Hi sweets, mum told me you live in Three Crosses. Very posh!
I was just driving back from town and noticed the power cut.
Are you guys okay? xxxx

She put the phone away immediately and prayed to all gods that the man on the lawn was a serial killer and not her father. Her back stiffened and she gripped Mervyn’s hand behind her.

There was another flash and this time, Geraint saw.

“Oh my fucking God, there’s a man in our back garden.”

Mervyn put his hands against the glass and looked outside.

“Maybe he wants to borrow a torch,” Mervyn said.

“Then why doesn’t he knock on the door?” Liz said. “He’s probably a looter.”

“It’s my dad.”

She let that piece of information sink in, then she read the text message aloud to her family. Ever since she’d arrived, she’d been enjoying painting a picture of her father as a kind of lunatic, and now he was living up to it. Liz said Kate was well within her rights to call the police. Mervyn and Geraint said they’d be happy to have words, on her behalf. Her new family made her feel brave. She rang his number. In the darkness of the back garden, they saw a dim light ping on. As the number started calling, she turned on speakerphone and put her mobile down on the wicker and glass coffee table.

“Kate!” came her father’s distorted voice. “I’m so glad you called.”

They could hear his voice outside, as well as in.

“Dad, what the hell are you doing? I can
see
you.”

“So I found the right house then! I just wanted to check you’re okay, because of the power cut.”

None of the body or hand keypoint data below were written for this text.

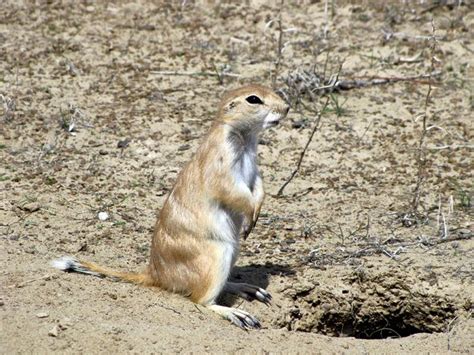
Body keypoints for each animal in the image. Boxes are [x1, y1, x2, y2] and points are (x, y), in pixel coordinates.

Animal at [51, 85, 288, 330]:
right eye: (254, 99)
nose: (287, 108)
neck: (245, 138)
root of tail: (156, 276)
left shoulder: (255, 169)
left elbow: (259, 188)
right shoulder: (222, 166)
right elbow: (236, 193)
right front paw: (251, 218)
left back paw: (249, 289)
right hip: (217, 255)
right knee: (201, 299)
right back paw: (237, 313)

“You’re in our back garden.”

“Couldn’t read the house numbers in the dark, but knew I was looking for a place with a swimming pool. Did I ever tell you that your mother and I did our courting in a swimming pool?”

“You’re on loudspeaker. Say hello to the people on whose property you are trespassing.”

Out in the rain, they could make out the blue-lit outline of the side of his face. Kate thought there was something different about him.

“Hello there?” he said.

Not a peep from her new family, and Kate liked them for that.

“What I wanted to say was that you’d all be very welcome
to stay the night at ours—until you get power back. We’ve got plenty of room. There’s music, lights, and salsa dancing”—he tried to laugh but it sounded robotic through the phone’s crappy speaker. “We’re really enjoying ourselves and you’d all be very welcome to join us.”

They saw the phone light grow larger as Don came toward the conservatory. She realized what was different. No one had told her about his beard. Through the tinny speaker, there was the crackling sound of him breathing.